Spain's Guardia Civil called the food fraud case a 'major' incident
Spain's Guardia Civil called the food fraud case a 'major' incident

A Spanish meat company has been accused of selling beef burgers bulked up with pork, bread and/or fat in a major case of apparent food fraud.

Investigators from Spanish law enforcement agency the Guardia Civil allege the unidentified Spanish meat company, based in Burgos, was selling beef burgers and meatballs that may have contained more pork, bread, fat or soy.

So far, 14 people have been charged with food fraud crimes, according to the Guardia Civil, which said the suspects had been “brought to justice”.

The country’s oldest enforcement agency described the Spanish meat swindle as a “major” example of food fraud on a national level.

Crime for economic gain

Beef costs more than pork, bread, fat or soy and the Guardia Civil said it believed the unnamed Burgos-based company’s use of cheaper ingredients provided an “important economic benefit” to the business.

A near one-and-a-half-year investigation began in December 2015 when the Guardia Civil said it became aware that the Burgos meat company might be committing possible food fraud . Officers believed the company was selling processed meat with a label that deliberately misled consumers on what was actually inside the food. It is unclear how the police agency reached this conclusion.
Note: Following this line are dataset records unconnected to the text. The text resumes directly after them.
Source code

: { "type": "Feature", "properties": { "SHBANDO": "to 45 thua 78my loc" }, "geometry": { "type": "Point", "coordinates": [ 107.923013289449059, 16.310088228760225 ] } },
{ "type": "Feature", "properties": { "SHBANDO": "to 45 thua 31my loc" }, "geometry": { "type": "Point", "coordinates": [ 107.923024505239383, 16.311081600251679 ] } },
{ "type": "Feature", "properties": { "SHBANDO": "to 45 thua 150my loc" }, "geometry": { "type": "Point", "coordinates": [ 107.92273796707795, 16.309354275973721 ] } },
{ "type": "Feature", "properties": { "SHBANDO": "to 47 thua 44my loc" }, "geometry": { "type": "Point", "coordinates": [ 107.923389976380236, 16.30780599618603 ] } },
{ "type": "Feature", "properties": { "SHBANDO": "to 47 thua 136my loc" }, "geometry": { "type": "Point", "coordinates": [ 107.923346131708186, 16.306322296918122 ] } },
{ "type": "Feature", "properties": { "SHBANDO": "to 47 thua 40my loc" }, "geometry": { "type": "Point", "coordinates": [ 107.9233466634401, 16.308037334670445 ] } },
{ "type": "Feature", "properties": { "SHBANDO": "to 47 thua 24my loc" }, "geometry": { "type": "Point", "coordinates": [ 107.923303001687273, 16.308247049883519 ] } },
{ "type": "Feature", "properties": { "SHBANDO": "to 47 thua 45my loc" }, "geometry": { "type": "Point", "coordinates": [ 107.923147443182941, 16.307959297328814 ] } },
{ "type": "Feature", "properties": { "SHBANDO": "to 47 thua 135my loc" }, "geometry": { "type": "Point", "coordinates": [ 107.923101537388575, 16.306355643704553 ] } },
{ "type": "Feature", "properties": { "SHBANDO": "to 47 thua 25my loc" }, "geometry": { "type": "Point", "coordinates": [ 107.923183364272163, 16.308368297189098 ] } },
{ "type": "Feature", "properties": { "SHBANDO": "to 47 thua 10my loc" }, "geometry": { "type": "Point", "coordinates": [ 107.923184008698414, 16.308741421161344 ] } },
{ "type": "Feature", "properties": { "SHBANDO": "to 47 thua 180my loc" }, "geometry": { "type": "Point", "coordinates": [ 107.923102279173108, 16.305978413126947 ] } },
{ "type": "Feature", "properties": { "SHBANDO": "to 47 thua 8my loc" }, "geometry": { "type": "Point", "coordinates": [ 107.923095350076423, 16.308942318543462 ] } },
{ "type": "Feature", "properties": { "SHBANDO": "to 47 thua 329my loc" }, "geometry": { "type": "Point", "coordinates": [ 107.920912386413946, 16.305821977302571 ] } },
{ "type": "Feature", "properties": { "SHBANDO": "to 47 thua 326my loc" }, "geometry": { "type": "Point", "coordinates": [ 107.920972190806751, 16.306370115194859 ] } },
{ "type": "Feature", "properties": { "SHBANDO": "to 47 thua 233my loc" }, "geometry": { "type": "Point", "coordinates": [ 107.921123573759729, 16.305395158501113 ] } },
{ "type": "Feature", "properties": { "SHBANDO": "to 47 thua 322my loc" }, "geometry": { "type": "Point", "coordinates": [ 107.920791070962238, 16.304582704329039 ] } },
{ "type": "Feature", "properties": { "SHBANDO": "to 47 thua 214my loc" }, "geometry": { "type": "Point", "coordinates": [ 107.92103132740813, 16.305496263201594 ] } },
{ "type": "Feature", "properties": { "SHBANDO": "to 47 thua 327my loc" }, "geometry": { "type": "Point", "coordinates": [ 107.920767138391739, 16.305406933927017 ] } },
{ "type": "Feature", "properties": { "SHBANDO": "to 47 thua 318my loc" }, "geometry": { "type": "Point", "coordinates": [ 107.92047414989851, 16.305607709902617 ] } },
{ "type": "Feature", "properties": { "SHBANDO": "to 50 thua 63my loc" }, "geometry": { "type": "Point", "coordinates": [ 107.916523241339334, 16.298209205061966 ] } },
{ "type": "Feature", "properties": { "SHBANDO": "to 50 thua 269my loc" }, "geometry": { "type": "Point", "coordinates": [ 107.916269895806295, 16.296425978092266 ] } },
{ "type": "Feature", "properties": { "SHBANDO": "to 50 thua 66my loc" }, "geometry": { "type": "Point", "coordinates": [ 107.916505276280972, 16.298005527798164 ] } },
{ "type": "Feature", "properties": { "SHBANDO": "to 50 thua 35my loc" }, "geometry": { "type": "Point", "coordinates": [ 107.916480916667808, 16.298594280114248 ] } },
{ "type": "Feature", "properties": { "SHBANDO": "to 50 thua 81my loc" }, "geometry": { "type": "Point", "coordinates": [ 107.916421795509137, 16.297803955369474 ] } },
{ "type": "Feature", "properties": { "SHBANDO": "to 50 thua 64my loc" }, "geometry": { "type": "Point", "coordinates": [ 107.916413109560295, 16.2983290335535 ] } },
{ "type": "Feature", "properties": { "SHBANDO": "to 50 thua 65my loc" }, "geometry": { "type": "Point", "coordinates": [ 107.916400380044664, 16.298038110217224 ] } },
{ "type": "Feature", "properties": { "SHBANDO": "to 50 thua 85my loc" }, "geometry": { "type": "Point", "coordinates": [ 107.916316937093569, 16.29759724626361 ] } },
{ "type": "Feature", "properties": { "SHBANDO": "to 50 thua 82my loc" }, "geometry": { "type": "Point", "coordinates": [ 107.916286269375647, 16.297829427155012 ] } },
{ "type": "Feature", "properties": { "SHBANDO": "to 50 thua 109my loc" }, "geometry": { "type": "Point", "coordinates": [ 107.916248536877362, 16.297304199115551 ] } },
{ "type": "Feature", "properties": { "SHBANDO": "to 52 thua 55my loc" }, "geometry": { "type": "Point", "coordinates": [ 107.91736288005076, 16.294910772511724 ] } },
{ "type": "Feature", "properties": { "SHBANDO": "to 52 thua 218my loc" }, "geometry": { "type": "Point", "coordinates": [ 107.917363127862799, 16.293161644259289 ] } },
Undercover officers found evidence from at least 2002 that suggested the business was making quick-frozen meat products that sometimes contained less than a quarter beef.

Agents managed to covertly acquire meat samples from a number of facilities operated by the Burgos-based company. These were then tested in state-owned laboratories and the results were scathing: while labels stated beef was the main ingredient, a high percentage contained either pork, bread, fats or soy.

The Guardia Civil labelled the case of food fraud – which saw agents trawl through over 3,000 documents during the investigation – a “deception”.

The law enforcement agency could not be reached for further comment at the time of writing.

The story is ongoing. More developments to follow.